Казанцев отложил рубанок, полой рубахи отер мокрое лицо и из-под насупленных бровей глянул на Алешку:
— Что за сходка?
— Какой-то главный ихний по хозяйству из Богучара приехал. — Алешка подбросил на ладони ржавый гвоздь. В мастерской было прохладно, уютно, тихо. — Будут учить, как жить дальше.
— А-а… — Казанцев глянул в дверь за спину Алешке на широкий яр, как солью обсыпанные бугры за яром. «Скажи, и степь как переменилась, — мелькнула жалостливая мысль. — Простора нет в ней, и не манит в нее как прежде». Усмехнулся, представив вдруг Андрея на месте Алешки. В груди стало привычно деревенеть, достал табак: — Кто же послал тебя народ собирать?
— Раич, бухгалтер бывший. Баба его попросила. Начальство у них остановилось.
— Ага!..
— Идемте, дядя Петро.
Утоптанный ногами правленческий двор с пыльными кулигами гусиного щавеля и серого степного полынка по углам и вдоль забора гудел голосами, цвел бабьими платками и кофтами. У материных подолов жалась сопливая мелкота. Мужики устроились на дрогах у пожарного сарая, курили. Железную крышу над ними лизал желтый волнистый жар. Вид у мужиков и не то чтобы праздничный, но и не рабочий. Так, отбитый. Отбитый от всего. С приходом немцев привычная, шаговитая — особенно в эту пору — жизнь сама собою как-то замерла и затаилась, словно потерялась, куда ей двигаться.

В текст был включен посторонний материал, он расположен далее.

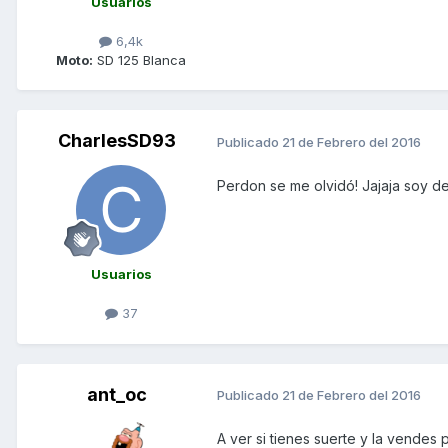
Usuarios
6,4k
Moto:
SD 125 Blanca
CharlesSD93
Publicado
21 de Febrero del 2016
Perdon se me olvidó! Jajaja soy de 
Usuarios
37
ant_oc
Publicado
21 de Febrero del 2016
A ver si tienes suerte y la vendes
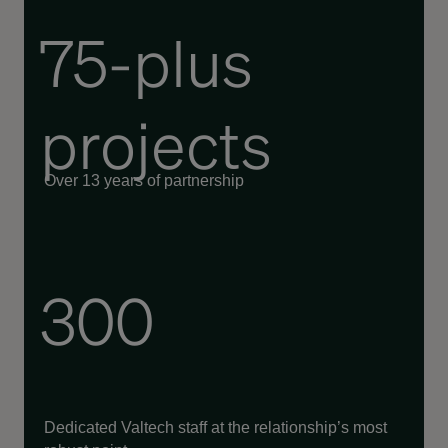
75-plus
projects
Over 13 years of partnership
300
Dedicated Valtech staff
at the relationship’s most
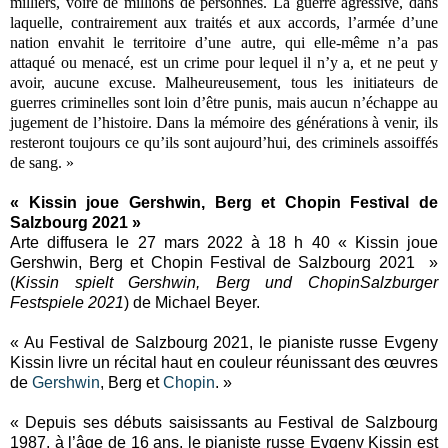
milliers, voire de millions de personnes. La guerre agressive, dans
laquelle, contrairement aux traités et aux accords, l’armée d’une
nation envahit le territoire d’une autre, qui elle-même n’a pas
attaqué ou menacé, est un crime pour lequel il n’y a, et ne peut y
avoir, aucune excuse. Malheureusement, tous les initiateurs de
guerres criminelles sont loin d’être punis, mais aucun n’échappe au
jugement de l’histoire. Dans la mémoire des générations à venir, ils
resteront toujours ce qu’ils sont aujourd’hui, des criminels assoiffés
de sang. »
« Kissin joue Gershwin, Berg et Chopin Festival de
Salzbourg 2021 »
Arte diffusera le 27 mars 2022 à 18 h 40 « Kissin joue
Gershwin, Berg et Chopin Festival de Salzbourg 2021 »
(
Kissin spielt Gershwin, Berg und ChopinSalzburger
Festspiele 2021
) de Michael Beyer.
« Au Festival de Salzbourg 2021, le pianiste russe Evgeny
Kissin livre un récital haut en couleur réunissant des œuvres
de
Gershwin
, Berg et
Chopin
. »
« Depuis ses débuts saisissants au Festival de Salzbourg
1987, à l’âge de 16 ans, le pianiste russe Evgeny Kissin est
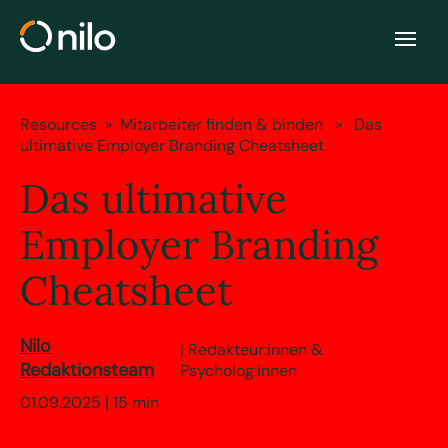
Resources
»
Mitarbeiter finden & binden
» Das
ultimative Employer Branding Cheatsheet
Das ultimative
Employer Branding
Cheatsheet
Nilo
| Redakteur:innen &
Redaktionsteam
Psycholog:innen
01.09.2025 | 15 min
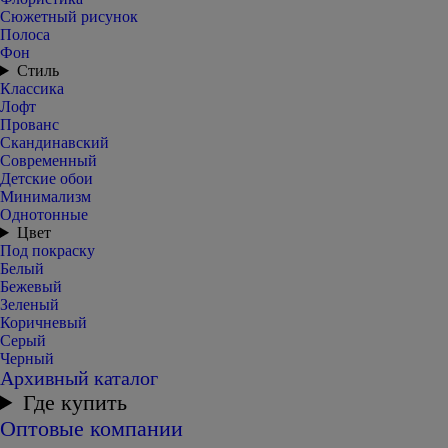
Сюжетный рисунок
Полоса
Фон
Стиль
Классика
Лофт
Прованс
Скандинавский
Современный
Детские обои
Минимализм
Однотонные
Цвет
Под покраску
Белый
Бежевый
Зеленый
Коричневый
Серый
Черный
Архивный каталог
Где купить
Оптовые компании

— Э-э, кум, не зевай. Беда тоже не спит.
— Зараз только и работы: не зевать да думать.
Слышались у пожарного сарая голоса.
— Балакают, на других хуторах колхозы так и оставляют.
— Да оно и лучше. А то стягивали-стягивали до кучи, а теперь растягивать.
— Да придут наши — глазами хлопай потом.
— Старост вроде выбирают.
— Ага, выбирают.
— А что выбирать? Вот Казанцев и староста, — встретил появление Казанцева на правленческом дворе калмыковатый Галич. — Петро Данилыч, греб его налево! — хахакнул он, подбадривая всех. — Ты у нас как запевала в солдатской роте.
— Ты, Матвей, не дюже высовывайся, — прижал взглядом Галича Казанцев. — Дурной язык не всегда до Киева доводит.
— Да я что?..
На дороге квакнула машина, и сквозь расступившуюся толпу баб прошагал коротенький, толстенький немец в белом кителе и белой же фуражке с высокой тульей. За ним просеменила полная, пышная бухгалтерша в дорогом цветастом платье. Замыкали шествие сам бухгалтер, жердястый и сутулый, и солдат с автоматом на животе. Коротенький немец взобрался на крыльцо, окрутнулся, дал полюбоваться собою, пожмурился на полуденное солнце. Из степи дохнуло жаром, созревающими хлебами и выгоревшими травами.